--- How to complete this task ---
Write out all the rows below again, changing every "unit symbol" to "unit abbreviation" and keeping everything else the same. Omit the pictures.

--- Data supplied ---
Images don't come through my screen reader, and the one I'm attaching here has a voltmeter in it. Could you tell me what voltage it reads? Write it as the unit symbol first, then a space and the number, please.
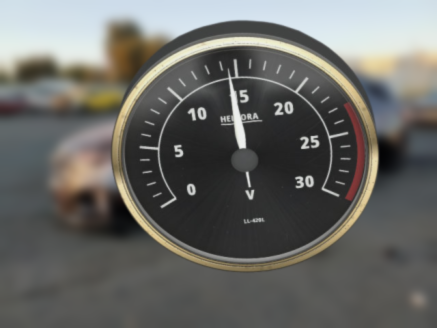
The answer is V 14.5
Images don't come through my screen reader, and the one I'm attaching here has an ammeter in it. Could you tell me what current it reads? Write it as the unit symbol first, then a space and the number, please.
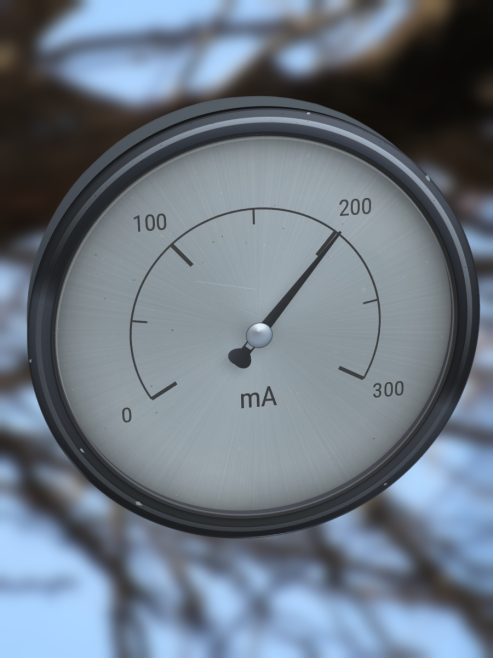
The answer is mA 200
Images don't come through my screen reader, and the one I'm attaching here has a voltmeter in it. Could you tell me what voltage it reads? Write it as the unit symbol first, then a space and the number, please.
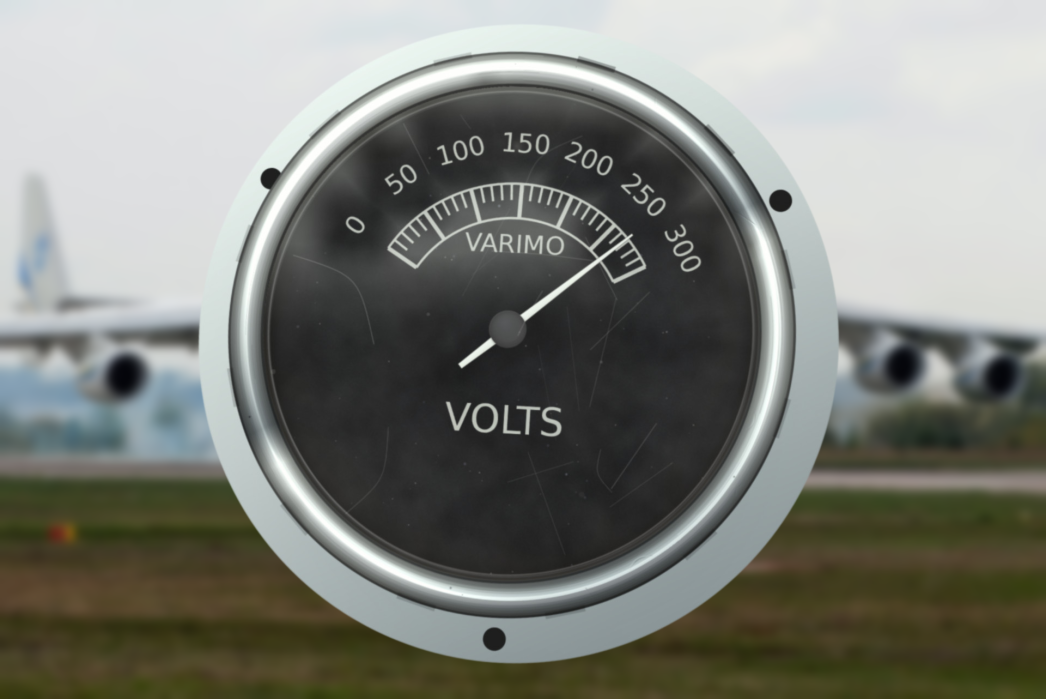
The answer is V 270
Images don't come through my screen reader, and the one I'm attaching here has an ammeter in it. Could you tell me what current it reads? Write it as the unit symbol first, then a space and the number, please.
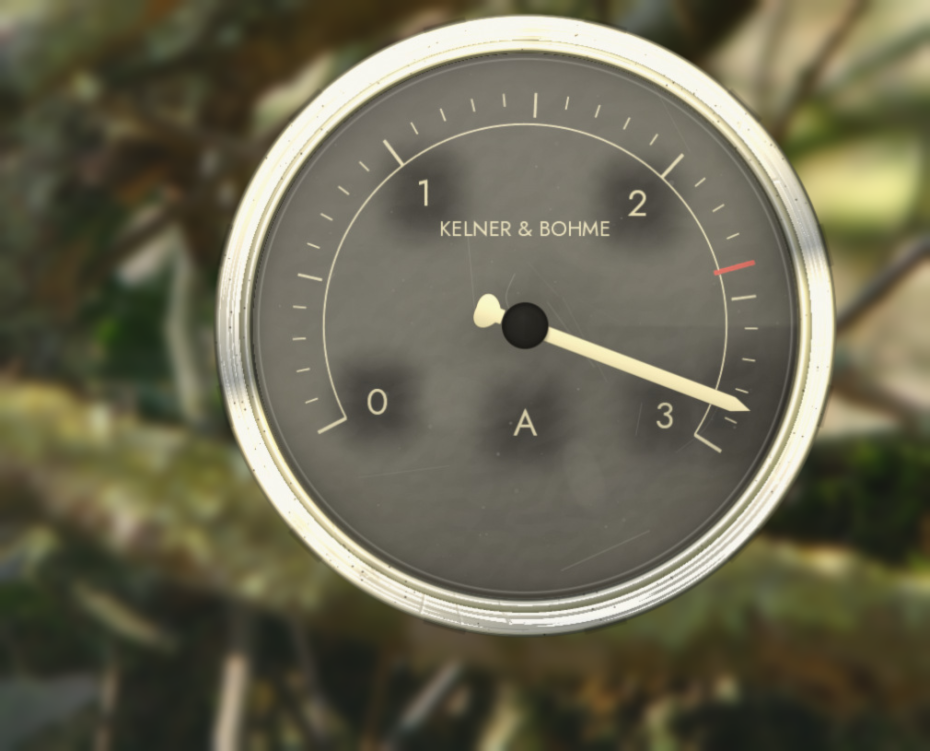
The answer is A 2.85
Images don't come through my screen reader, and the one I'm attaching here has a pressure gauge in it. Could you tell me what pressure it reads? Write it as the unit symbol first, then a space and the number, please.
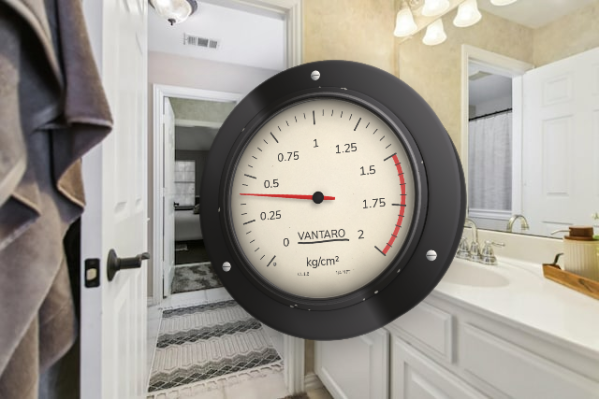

--- Solution ---
Images don't come through my screen reader, and the one I'm attaching here has a voltmeter in it. Could you tell me what voltage it reads? Write it as the unit abbreviation first, then a space and the number, please.
The answer is V 14.5
Images don't come through my screen reader, and the one I'm attaching here has an ammeter in it. Could you tell me what current it reads? Write it as the unit abbreviation first, then a space and the number, please.
The answer is mA 200
Images don't come through my screen reader, and the one I'm attaching here has a voltmeter in it. Could you tell me what voltage it reads? Write it as the unit abbreviation first, then a space and the number, please.
The answer is V 270
Images don't come through my screen reader, and the one I'm attaching here has an ammeter in it. Could you tell me what current it reads? Write it as the unit abbreviation first, then a space and the number, please.
The answer is A 2.85
Images don't come through my screen reader, and the one I'm attaching here has a pressure gauge in it. Could you tell me what pressure it reads? Write it as the unit abbreviation first, then a space and the number, please.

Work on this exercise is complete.